Lendemain de fête, le calme a prévalu. La circulation a été plus fluide qu’auparavant dans les quartiers les plus marchands de la Capitale comme Analakely et Behoririka. La ville est sale. Les bacs à ordures ont débordé un peu partout et dégagent des odeurs désagréables. La voirie a du pain sur la planche pour nettoyer un tant soit peu la ville avant de poursuivre les fêtes destinées à accueillir la nouvelle année. C’est au « réveillon », à la nuit de la Saint-Sylvestre que l’on accorde en ce moment son attention. Comme d’habitude, on investit, on consomme en fonction de sa bourse et de ses possibilités dans le dessein de clore l’année en beauté, avec sa famille, ses amis pour se retrouver dans la nouvelle année avec tous les vœux et les espoirs qui l’accompagnent.

Gestes d’apaisement

               2014 tire à sa fin. L’année n’aura pas été de tout repos. Chacun l’appréciera en bien ou en mal à partir de son vécu. Mais pour tous, elle est la première année de la quatrième République. Celle qui a introduit à nouveau le pays à l’ordre constitutionnel et qui a marqué la rupture avec la période de Transition après les élections démocratiques et surtout l’investiture du nouveau Président de la République. Mais redémarrer une république n’est pas facile après la gabegie et le laisser-aller qui ont prévalu. L’année 2014 a connu des hauts et des bas. Les changements sont lents qu’ils soient politiques, économiques et sociaux au point de faire douter les uns et les autres. Mais l’année ne se termine moins avec un grand pas en avant dans le processus de réconciliation nationale. L’espoir d’un avenir meilleur renaît avec elle parce qu’il n’y a pas développement sans réconciliation, en est-on convaincu dans la population.
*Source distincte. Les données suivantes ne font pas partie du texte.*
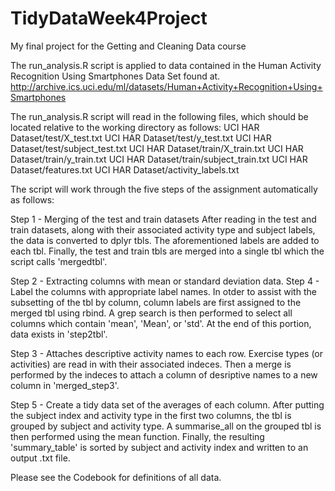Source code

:# TidyDataWeek4Project
My final project for the Getting and Cleaning Data course

The run_analysis.R script is applied to data contained in the Human Activity Recognition Using Smartphones Data Set found at. http://archive.ics.uci.edu/ml/datasets/Human+Activity+Recognition+Using+Smartphones

The run_analysis.R script will read in the following files, which should be located relative to the working directory as follows:
UCI HAR Dataset/test/X_test.txt
UCI HAR Dataset/test/y_test.txt
UCI HAR Dataset/test/subject_test.txt
UCI HAR Dataset/train/X_train.txt
UCI HAR Dataset/train/y_train.txt
UCI HAR Dataset/train/subject_train.txt
UCI HAR Dataset/features.txt
UCI HAR Dataset/activity_labels.txt

The script will work through the five steps of the assignment automatically as follows:

Step 1 - Merging of the test and train datasets
After reading in the test and train datasets, along with their associated activity type and subject labels, the data is converted to dplyr tbls.  The aforementioned labels are added to each tbl.  Finally, the test and train tbls are merged into a single tbl which the script calls 'mergedtbl'.

Step 2 - Extracting columns with mean or standard deviation data.
Step 4 - Label the columns with appropriate label names.
In otder to assist with the subsetting of the tbl by column, column labels are first assigned to the merged tbl using rbind.  A grep search is then performed to select all columns which contain 'mean', 'Mean', or 'std'.  At the end of this portion, data exists in 'step2tbl'.

Step 3 - Attaches descriptive activity names to each row.
Exercise types (or activities) are read in with their associated indeces.  Then a merge is performed by the indeces to attach a column of desriptive names to a new column in 'merged_step3'.

Step 5 - Create a tidy data set of the averages of each column.
After putting the subject index and activity type in the first two columns, the tbl is grouped by subject and activity type.  A summarise_all on the grouped tbl is then performed using the mean function.  Finally, the resulting 'summary_table' is sorted by subject and activity index and written to an output .txt file.

Please see the Codebook for definitions of all data.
La libération par la grâce présidentielle de cinq détenus politiques, l’autorisation donnée à Marc Ravalomanana de fêter en famille Noël sont autant de gestes d’apaisement qui réduisent l’augmentation des tensions politiques et sociales en ce mois de décembre. La libération des prisonniers politiques est accueillie favorablement par le public. Mais des questions se posent concernant ceux qui n’en ont pas encore bénéficié et n’ont pu fêter avec les leurs les fêtes de fin d’année. La deuxième vague sera pour bientôt chuchote-t-on dans les conversations. Quoi qu’il en soit, il faut se rendre à l’évidence de la délicatesse du dossier. Le président de la République, en tout cas, avance avec prudence. Il s’engage au-dessus de la mêlée pour le succès de la réconciliation nationale afin que l’année 2015 qu’il compte consacrer au développement avec la réintégration à l’ AGOA ne reste pas toujours l’otage des problèmes politiques non résolus. Une chose est sûre, 2015 pointera son nez avec un ciel plus clair et dégagé de ses nuages les plus sombres.